A busy week ahead for the dollar: what will nonfarm payrolls have to offer? - Nomura


Analysts at Nomura published an insightful look at the busy week ahead in the US expecting a strong May employment report with healthy nonfarm employment growth, a tick-down in the unemployment rate and steady gains in average hourly earnings. 

Key Quotes:

Personal income and spending (Tuesday): Income growth remained steady in Q1, averaging a 0.3% m-o-m increase per month. April employment data suggest there may have been a slightly stronger increase in the month. The aggregate hours of private nonfarm workers in production and nonsupervisory positions increased notably by 0.7% m-o-m as both employment and average weekly earnings of these workers increased strongly from March. Thus, we expect a 0.5% increase in personal income. Personal consumption expenditure growth in Q1 was sluggish, but April retail sales data indicate a decent pick-up in personal spending. Durable goods spending likely increased recently, as sales at motor vehicle and parts dealers rebounded after three consecutive months of declines. Sales at electronics and appliance stores also increased steadily. Moreover, we expect a modest increase in spending on nondurable goods, as sales at gasoline stations and health care stores increased moderately despite slowing sales at clothing and other general merchandise stores. Last, we think the improvement in service spending likely remained steady. The ISM nonmanufacturing survey showed resilience in April, with the headline index rebounding by 2.3pp to 57.5, suggesting healthy activity in the sector. Also, a decent gain in utilities output in the month implies that spending on utility services likely contributed positively to the overall service spending April. In addition, sales at dining and drinking places increased modestly, implying a steady increase in expenditures on food services. Altogether, we expect a 0.4% m-o-m increase in personal spending.

▸ Problems to work on:
a: Condense the paragraph of the article that begins "Personal income and spending (Tuesday)" into a short bulleted list, keeping its main facts and forecasts.
b: Reproduce word for word the part of the article starting at "Analysts at Nomura" and ending at "average hourly earnings.".
c: According to the article, by how much did the ISM nonmanufacturing headline index rebound in April, and to what level?

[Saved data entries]
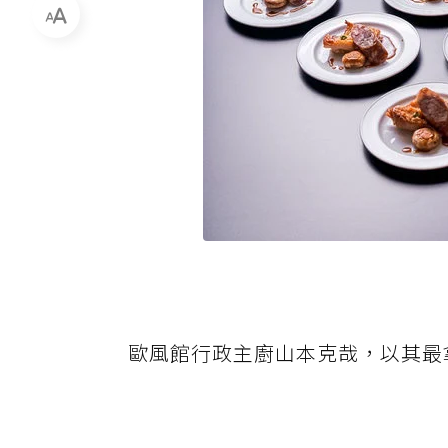
歐風館行政主廚山本克哉，以其最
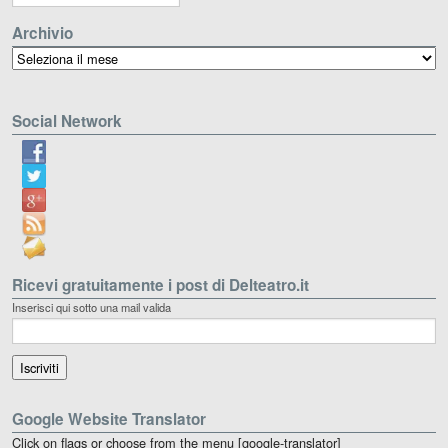
Archivio
Archivio
Social Network
Ricevi gratuitamente i post di Delteatro.it
Inserisci qui sotto una mail valida
Google Website Translator
Click on flags or choose from the menu [google-translator]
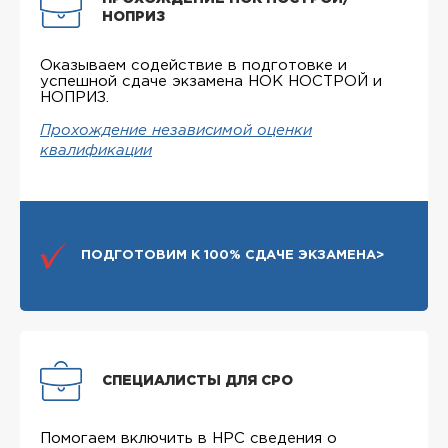
НОПРИЗ
Оказываем содействие в подготовке и
успешной сдаче экзамена НОК НОСТРОЙ и
НОПРИЗ.
Прохождение независимой оценки
квалификации
ПОДГОТОВИМ К 100% СДАЧЕ ЭКЗАМЕНА>
СПЕЦИАЛИСТЫ ДЛЯ СРО
Помогаем включить в НРС сведения о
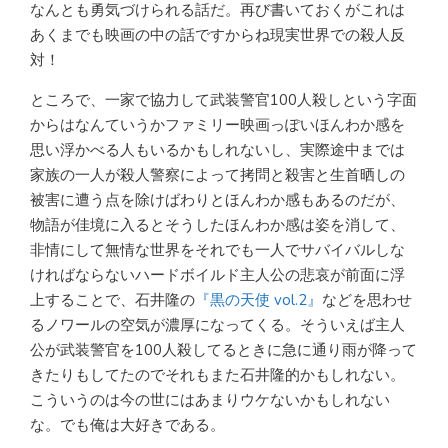
なんとも勇気づけられる話だ。再び書いておくがこれは
あくまでも映画の中の話ですからね現実世界での殺人反
対！
ところで、一家で協力して武装警官100人殺しという字面
からはなんていうかファミリー映画っぽいほんわか感を
思い浮かべる人もいるかもしれないし、実際途中までは
家族の一人が殺人警察によって拷問と殺害と生首晒しの
被害に遭う点を除けばわりとほんわか感もあるのだが、
物語が佳境に入るとそうしたほんわか感は姿を消して、
非情にして無情な世界をそれでも一人でサバイバルしな
ければならないハードボイルド主人公の悲哀が前面に浮
上することで、石井隆の
『黒の天使 vol.2』
などを思わせ
るノワールの空気が濃厚になってくる。そういえば主人
公が武装警官を100人殺してるときに急に通り雨が降って
きたりもしてたのでそれもまた石井隆的かもしれない。
こういうのは今の世にはあまりウケないかもしれない
な。でも俺は大好きである。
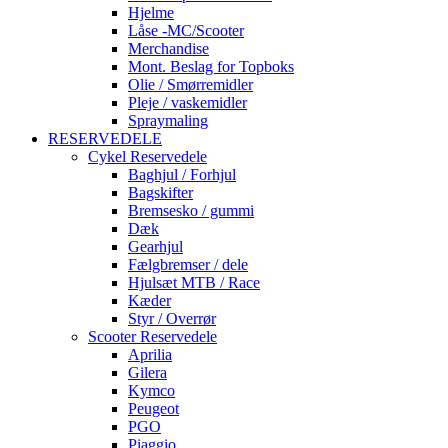
Hjelme
Låse -MC/Scooter
Merchandise
Mont. Beslag for Topboks
Olie / Smørremidler
Pleje / vaskemidler
Spraymaling
RESERVEDELE
Cykel Reservedele
Baghjul / Forhjul
Bagskifter
Bremsesko / gummi
Dæk
Gearhjul
Fælgbremser / dele
Hjulsæt MTB / Race
Kæder
Styr / Overrør
Scooter Reservedele
Aprilia
Gilera
Kymco
Peugeot
PGO
Piaggio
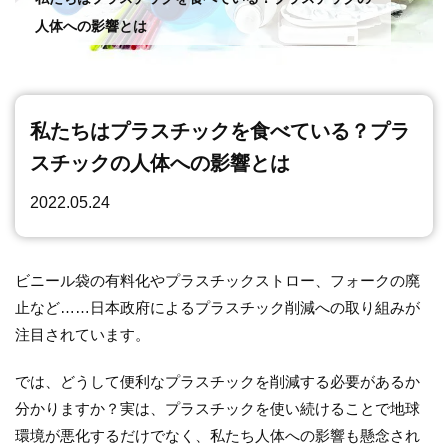
運動
人体への影響とは
私たちはプラスチックを食べている？プラ
スチックの人体への影響とは
2022.05.24
ビニール袋の有料化やプラスチックストロー、フォークの廃
止など……日本政府によるプラスチック削減への取り組みが
注目されています。
では、どうして便利なプラスチックを削減する必要があるか
分かりますか？実は、プラスチックを使い続けることで地球
環境が悪化するだけでなく、私たち人体への影響も懸念され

▸ Answers for each item:
a:
- Income growth held steady in Q1, averaging 0.3% m-o-m per month. April employment data point to a slightly stronger rise, with aggregate hours of private nonfarm production and nonsupervisory workers up 0.7% m-o-m.
- Forecast for personal income: +0.5%.
- Personal consumption expenditure growth was sluggish in Q1, but April retail sales suggest a decent pick-up in spending.
- Durable goods spending likely rose as sales at motor vehicle and parts dealers rebounded after three monthly declines, and electronics and appliance store sales increased steadily.
- Nondurable goods spending is expected to rise modestly: gasoline station and health care store sales increased moderately, while clothing and general merchandise sales slowed.
- Service spending likely kept improving steadily. The ISM nonmanufacturing index rebounded 2.3pp to 57.5, utilities output gained, and sales at dining and drinking places rose modestly.
- Forecast for personal spending: +0.4% m-o-m.

b:
Analysts at Nomura published an insightful look at the busy week ahead in the US expecting a strong May employment report with healthy nonfarm employment growth, a tick-down in the unemployment rate and steady gains in average hourly earnings.

c: It rebounded by 2.3pp to 57.5.